ON A MILD SPRING DAY IN LATE MAY 1987, military analyst John Pike was at the U.S. embassy in Moscow on business when he looked out the window and saw a small airplane circling over Red Square. Gee, that’s peculiar, thought Pike. There’s no private aviation in the Soviet Union. Hell, there’s no private anything.

The aircraft belonged to West German teenager Mathias Rust—or, more accurately, to Rust’s flying club. In a daring attempt to ease cold war tensions, the 19-year-old amateur pilot had flown a single-engine Cessna nearly 550 miles from Helsinki to the center of Moscow—probably the most heavily defended city on the planet—and parked it at the base of St. Basil’s Cathedral, within spitting distance of Lenin’s tomb. Newspapers dubbed the pilot “the new Red Baron” and the “Don Quixote of the skies.” The stunt became one of the most talked-about aviation feats in history. But it was politics, not fame, that motivated Rust.
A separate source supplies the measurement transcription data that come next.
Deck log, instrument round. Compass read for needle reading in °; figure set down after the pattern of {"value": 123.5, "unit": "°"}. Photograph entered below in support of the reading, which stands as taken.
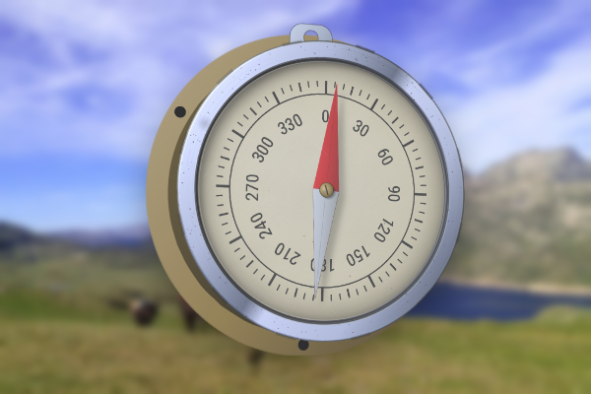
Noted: {"value": 5, "unit": "°"}
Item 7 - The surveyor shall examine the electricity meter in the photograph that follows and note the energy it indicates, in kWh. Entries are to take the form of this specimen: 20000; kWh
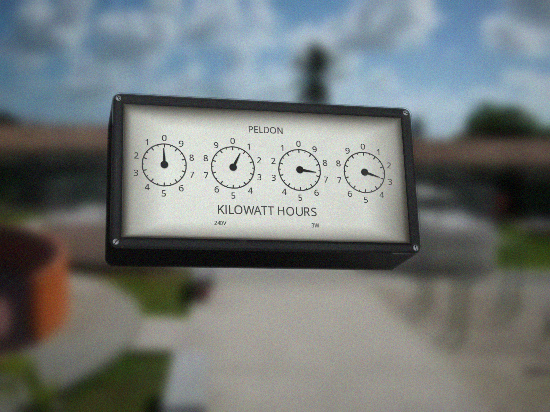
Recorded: 73; kWh
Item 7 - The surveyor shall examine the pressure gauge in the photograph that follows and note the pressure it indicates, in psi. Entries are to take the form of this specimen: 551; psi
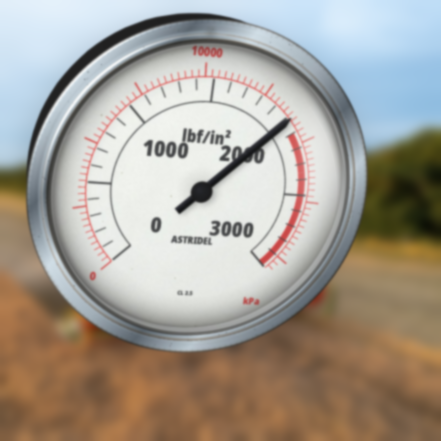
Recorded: 2000; psi
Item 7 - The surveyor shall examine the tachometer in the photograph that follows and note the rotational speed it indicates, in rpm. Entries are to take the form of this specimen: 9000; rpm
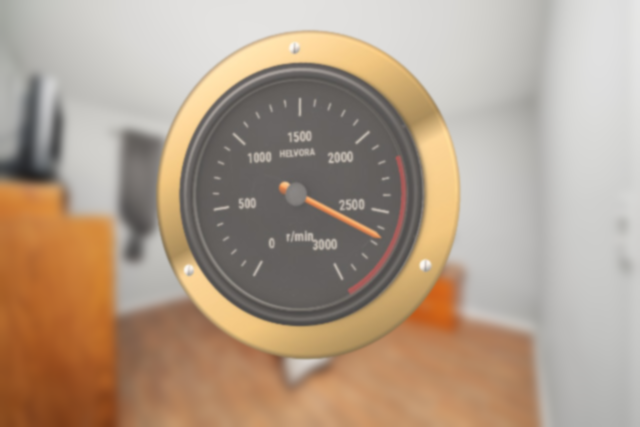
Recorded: 2650; rpm
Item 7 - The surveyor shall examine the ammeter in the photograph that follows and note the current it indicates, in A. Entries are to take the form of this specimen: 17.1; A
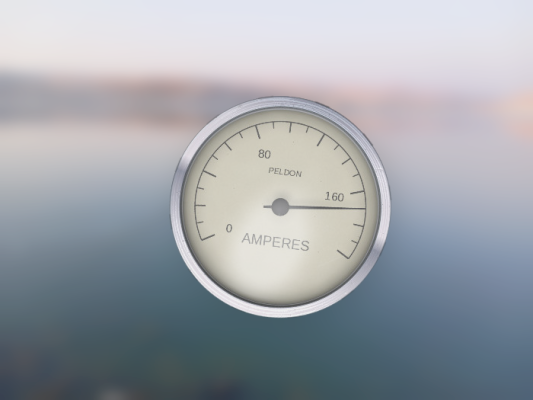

There is nothing in Rust’s neat two-bedroom apartment outside Berlin—no mementos, no photographs, no framed newspaper headlines—nothing at all to indicate that for a few short weeks 18 years ago he was the most famous pilot in the world. But the memory of the flight has stayed fresh. “It seems like it happened yesterday,” says Rust, now 36. “It’s alive in me.”